Dissertation Year Fellow Paul Friesen

Twelve African countries are still ruled by the same political party that took power following national independence from colonial rule, some for over 60 years. These countries span both democracies and autocracies. Scholars have focused heavily on institutional explanations to explain party dominance such as electoral manipulation, corruption, or presidentialism – but none of these can account for public opinion findings that suggest such ruling parties tend to be quite popular.

Kellogg Dissertation Year Fellow Paul Friesen (political science) is seeking to understand why these political parties remain dominant through a more nuanced understanding of African politics, particularly, working to measure individual attitudes and capture how citizens view these parties. His dissertation examines and compares Botswana as a democratic exemplar and Zimbabwe as an autocratic exemplar.

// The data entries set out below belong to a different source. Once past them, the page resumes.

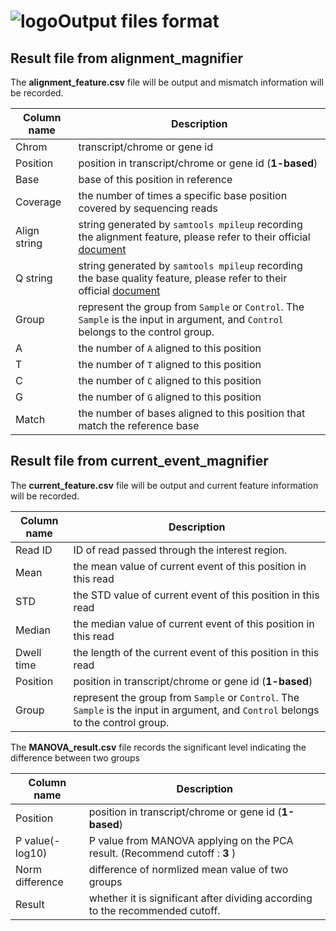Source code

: # ![logo](logo_tiny.png "nanoCEM")Output files format

## Result file from alignment_magnifier

The **alignment_feature.csv** file will be output and mismatch information will be recorded.

| Column name       |Description|
|------------|------------|
| Chrom      |transcript/chrome or gene id
| Position   |position in transcript/chrome or gene id (**1-based**)
| Base       |base of this position in reference
| Coverage   |the number of times a specific base position covered by sequencing reads
| Align string |string generated by `samtools mpileup` recording the alignment feature, please refer to their official [document](https://www.htslib.org/doc/samtools-mpileup.html)
| Q string   |string generated by `samtools mpileup` recording the base quality feature, please refer to their official [document](https://www.htslib.org/doc/samtools-mpileup.html)
| Group      |represent the group from `Sample` or `Control`. The `Sample` is the input in argument, and `Control` belongs to the control group.
| A          |the number of `A` aligned to this position
| T          |the number of `T` aligned to this position
| C          |the number of `C` aligned to this position
| G          |the number of `G` aligned to this position
| Match      |the number of bases aligned to this position that match the reference base

## Result file from current_event_magnifier

The **current_feature.csv** file will be output and current feature information will be recorded.

| Column name       |Description|
|------------|------------|
| Read ID | ID of read passed through the interest region.
| Mean |the mean value of current event of this position in this read
| STD  |the STD value of current event of this position in this read
| Median |the median value of current event of this position in this read
| Dwell time |the length of the current event of this position in this read
| Position |position in transcript/chrome or gene id (**1-based**)
| Group |represent the group from `Sample` or `Control`. The `Sample` is the input in argument, and `Control` belongs to the control group.


The **MANOVA_result.csv** file records the significant level indicating the difference between two groups

| Column name     |Description|
|-----------------|------------|
| Position        | position in transcript/chrome or gene id (**1-based**)
| P value(-log10) | P value from MANOVA applying on the PCA result. (Recommend cutoff : **3** )
| Norm difference | difference of normlized mean value of two groups
| Result          | whether it is significant after dividing according to the recommended cutoff.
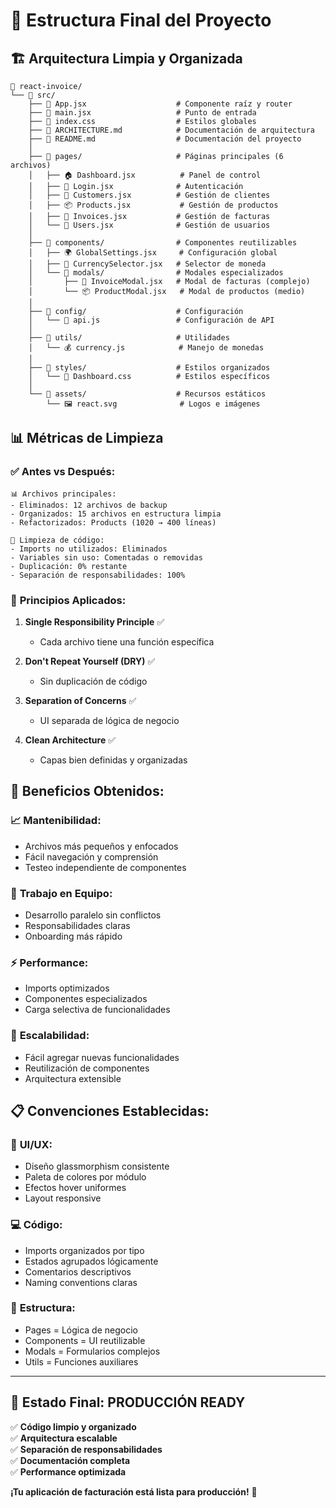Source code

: # 📁 Estructura Final del Proyecto

## 🏗️ Arquitectura Limpia y Organizada

```
📁 react-invoice/
└── 📁 src/
    ├── 📄 App.jsx                    # Componente raíz y router
    ├── 📄 main.jsx                   # Punto de entrada
    ├── 📄 index.css                  # Estilos globales
    ├── 📄 ARCHITECTURE.md            # Documentación de arquitectura
    ├── 📄 README.md                  # Documentación del proyecto
    │
    ├── 📂 pages/                     # Páginas principales (6 archivos)
    │   ├── 🏠 Dashboard.jsx          # Panel de control
    │   ├── 🔐 Login.jsx              # Autenticación
    │   ├── 👥 Customers.jsx          # Gestión de clientes
    │   ├── 📦 Products.jsx           # Gestión de productos
    │   ├── 📄 Invoices.jsx           # Gestión de facturas  
    │   └── 👤 Users.jsx              # Gestión de usuarios
    │
    ├── 📂 components/                # Componentes reutilizables
    │   ├── 🌍 GlobalSettings.jsx     # Configuración global
    │   ├── 💱 CurrencySelector.jsx   # Selector de moneda
    │   └── 📂 modals/                # Modales especializados
    │       ├── 📄 InvoiceModal.jsx   # Modal de facturas (complejo)
    │       └── 📦 ProductModal.jsx   # Modal de productos (medio)
    │
    ├── 📂 config/                    # Configuración
    │   └── 🔧 api.js                 # Configuración de API
    │
    ├── 📂 utils/                     # Utilidades
    │   └── 💰 currency.js            # Manejo de monedas
    │
    ├── 📂 styles/                    # Estilos organizados
    │   └── 🎨 Dashboard.css          # Estilos específicos
    │
    └── 📂 assets/                    # Recursos estáticos
        └── 🖼️ react.svg              # Logos e imágenes
```

## 📊 Métricas de Limpieza

### ✅ **Antes vs Después:**
```
📊 Archivos principales:
- Eliminados: 12 archivos de backup
- Organizados: 15 archivos en estructura limpia
- Refactorizados: Products (1020 → 400 líneas)

🧹 Limpieza de código:
- Imports no utilizados: Eliminados
- Variables sin uso: Comentadas o removidas
- Duplicación: 0% restante
- Separación de responsabilidades: 100%
```

### 🎯 **Principios Aplicados:**
1. **Single Responsibility Principle** ✅
   - Cada archivo tiene una función específica
   
2. **Don't Repeat Yourself (DRY)** ✅  
   - Sin duplicación de código
   
3. **Separation of Concerns** ✅
   - UI separada de lógica de negocio
   
4. **Clean Architecture** ✅
   - Capas bien definidas y organizadas

## 🚀 **Beneficios Obtenidos:**

### 📈 **Mantenibilidad:**
- Archivos más pequeños y enfocados
- Fácil navegación y comprensión
- Testeo independiente de componentes

### 👥 **Trabajo en Equipo:**
- Desarrollo paralelo sin conflictos
- Responsabilidades claras
- Onboarding más rápido

### ⚡ **Performance:**
- Imports optimizados
- Componentes especializados
- Carga selectiva de funcionalidades

### 🔧 **Escalabilidad:**
- Fácil agregar nuevas funcionalidades
- Reutilización de componentes
- Arquitectura extensible

## 📋 **Convenciones Establecidas:**

### 🎨 **UI/UX:**
- Diseño glassmorphism consistente
- Paleta de colores por módulo
- Efectos hover uniformes
- Layout responsive

### 💻 **Código:**
- Imports organizados por tipo
- Estados agrupados lógicamente
- Comentarios descriptivos
- Naming conventions claras

### 📁 **Estructura:**
- Pages = Lógica de negocio
- Components = UI reutilizable  
- Modals = Formularios complejos
- Utils = Funciones auxiliares

---

## 🎉 **Estado Final: PRODUCCIÓN READY**

✅ **Código limpio y organizado**  
✅ **Arquitectura escalable**  
✅ **Separación de responsabilidades**  
✅ **Documentación completa**  
✅ **Performance optimizada**

**¡Tu aplicación de facturación está lista para producción!** 🚀
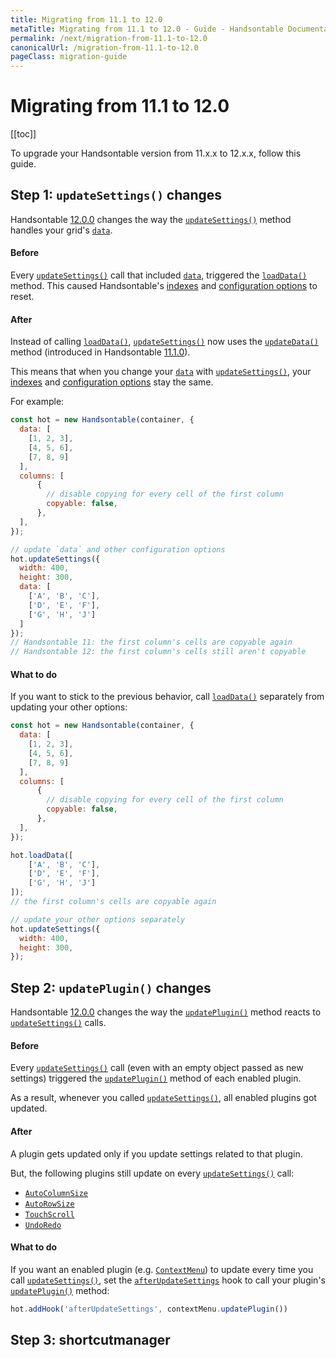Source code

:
 ```yaml
---
title: Migrating from 11.1 to 12.0
metaTitle: Migrating from 11.1 to 12.0 - Guide - Handsontable Documentation
permalink: /next/migration-from-11.1-to-12.0
canonicalUrl: /migration-from-11.1-to-12.0
pageClass: migration-guide
---
```


# Migrating from 11.1 to 12.0

[[toc]]

To upgrade your Handsontable version from 11.x.x to 12.x.x, follow this guide.

## Step 1: `updateSettings()` changes

Handsontable [12.0.0](https://github.com/handsontable/handsontable/releases/tag/12.0.0) changes the way the [`updateSettings()`](@/api/core.md#updatesettings) method handles your grid's [`data`](@/api/options.md#data).

#### Before

Every [`updateSettings()`](@/api/core.md#updatesettings) call that included [`data`](@/api/options.md#data), triggered the [`loadData()`](@/api/core.md#loaddata) method. This caused Handsontable's [indexes](@/api/indexmapper.md) and [configuration options](@/guides/getting-started/setting-options.md) to reset.

#### After

Instead of calling [`loadData()`](@/api/core.md#loaddata), [`updateSettings()`](@/api/core.md#updatesettings) now uses the [`updateData()`](@/api/core.md#updatedata) method (introduced in Handsontable [11.1.0](https://github.com/handsontable/handsontable/releases/tag/11.1.0)).

This means that when you change your [`data`](@/api/options.md#data) with [`updateSettings()`](@/api/core.md#updatesettings), your [indexes](@/api/indexmapper.md) and [configuration options](@/guides/getting-started/setting-options.md) stay the same.

For example:

```js
const hot = new Handsontable(container, {
  data: [
    [1, 2, 3],
    [4, 5, 6],
    [7, 8, 9]
  ],
  columns: [
      {
        // disable copying for every cell of the first column
        copyable: false,
      },
  ],
});

// update `data` and other configuration options
hot.updateSettings({
  width: 400,
  height: 300,
  data: [
    ['A', 'B', 'C'],
    ['D', 'E', 'F'],
    ['G', 'H', 'J']
  ]
});
// Handsontable 11: the first column's cells are copyable again
// Handsontable 12: the first column's cells still aren't copyable
```

#### What to do

If you want to stick to the previous behavior, call [`loadData()`](@/api/core.md#loaddata) separately from updating your other options:

```js
const hot = new Handsontable(container, {
  data: [
    [1, 2, 3],
    [4, 5, 6],
    [7, 8, 9]
  ],
  columns: [
      {
        // disable copying for every cell of the first column
        copyable: false,
      },
  ],
});

hot.loadData([
    ['A', 'B', 'C'],
    ['D', 'E', 'F'],
    ['G', 'H', 'J']
]);
// the first column's cells are copyable again

// update your other options separately
hot.updateSettings({
  width: 400,
  height: 300,
});
```

## Step 2: `updatePlugin()` changes

Handsontable [12.0.0](https://github.com/handsontable/handsontable/releases/tag/12.0.0) changes the way the [`updatePlugin()`](@/api/core.md#updateplugin) method reacts to [`updateSettings()`](@/api/core.md#updatesettings) calls.

#### Before

Every [`updateSettings()`](@/api/core.md#updatesettings) call (even with an empty object passed as new settings) triggered 
the [`updatePlugin()`](@/api/autocolumnsize.md#updateplugin) method of each enabled plugin.

As a result, whenever you called [`updateSettings()`](@/api/core.md#updatesettings), all enabled plugins got updated.

#### After

A plugin gets updated only if you update settings related to that plugin.

But, the following plugins still update on every [`updateSettings()`](@/api/core.md#updatesettings) call:
  - [`AutoColumnSize`](@/api/autocolumnsize.md)
  - [`AutoRowSize`](@/api/autorowsize.md)
  - [`TouchScroll`](@/api/touchscroll.md)
  - [`UndoRedo`](@/api/undoredo.md)

#### What to do

If you want an enabled plugin (e.g. [`ContextMenu`](@/api/contextmenu.md)) to update every time you call [`updateSettings()`](@/api/core.md#updatesettings), set the [`afterUpdateSettings`](@/api/hooks.md#afterupdatesettings) hook to call your plugin's [`updatePlugin()`](@/api/autocolumnsize.md#updateplugin) method:

```js
hot.addHook('afterUpdateSettings', contextMenu.updatePlugin())
```

## Step 3: shortcutmanager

In the African countries that are still ruled by the same political parties since independence, what factors do you find at play in shaping citizens’ attitudes and perceptions of the ruling parties?

These factors are very important, and there are two unique dynamics going on. First, these ruling parties were the first in power at the time of national independence, and their leaders are considered the “founding fathers” of the country. They experience a high degree of reverence, and the ruling party and national identities become mixed together or intertwined to varying degrees. This is particularly prominent when these parties emerged from nation liberation movements or struggles. Because of this, anti-imperial and colonial rhetoric remains relevant in the political discourse. Aside from the unique role in independence, long-ruling parties may become entrenched in society. They may control powerful patronage systems that include traditional leaders, and importantly, my research shows that many voters become used to the ruling party, and either feel concerned about change or feel like voting against it is futile. There are also interesting parallels between what is prioritized and viewed as legitimacy in formal politics and that of traditional governance systems, such as both presidents and chiefs being viewed as “fatherly” figures of the family/community/nation. 


Are there any similarities in ruling party support in democracies and in autocracies?

One of the fascinating things about dominant long-time ruling parties on the continent is that they include democracies, autocracies, and everything in between. This variation informs my case study selection of Botswana (one of the top democratic performers) and Zimbabwe (autocratic regime), as both have only had one party in power for 56 and 42 years respectively. There are obvious political differences between the countries such as the use of manipulation and violence in the electoral process, politization of the military, and levels of corruption. On the other hand, my research shows that the core political bases of voters for these different ruling parties are surprisingly similar. They tend to be older, less educated, rural, and have less exposure to globalization. This results in a political base with a higher concentration of more traditional and authoritarian values that emphasize respect for those in higher positions, a conservative-risk adverse approach, and a stronger connection to traditional culture and religion. 


What are the most important contributions your research brings to the academic discussion of post-colonial party dominance?

I hope my research puts the spotlight back on African voters by taking their political attitudes seriously, as opposed to only focusing on elite level politics. Many scholars have been highly critical of long-ruling parties, but we cannot ignore what citizens living under these governments think about them. While my research question began with “what makes these ruling party so powerful or successful,” my dissertation ends with a call for Western researchers to more fully appreciate historical and cultural factors that shape party politics in these countries. There are several issues with which we have not adequately engaged that result in misunderstandings around political legitimacy and even democracy. These include a higher premium on stability and consistency over competition, communalism over individualism, the continued role of traditional leaders and their interactions with formal politics, and prioritizing different dimensions of democracy like deliberation and community participation, not to mention legacies of colonialism, which color how liberal Western democracy is viewed by many Africans. Marrying these nuances to the standard explanations around autocracy and institutional advantages, I believe, creates a more accurate picture of long-ruling parties. 

How has the Kellogg Institute been helpful to you in your doctoral career?

It may sound trite, but the Kellogg Institute has been essential, and I would not have had the same graduate school experience without it. I feel lucky to have had two distinctive, though overlapping, communities to learn from and collaborate with over the past six years – the political science department and Kellogg Institute. Kellogg’s generous support for graduate student research has made a critical difference in allowing me to conduct fieldwork in two countries and I have always felt supported by its staff, faculty affiliates, and fellow graduate students. As a dissertation year fellow, having an office in the Hesburgh Center has not only increased my productivity, but more fully allow me to be a community member, which, after long periods of fieldwork and pandemic isolation, has been invaluable personally and academically.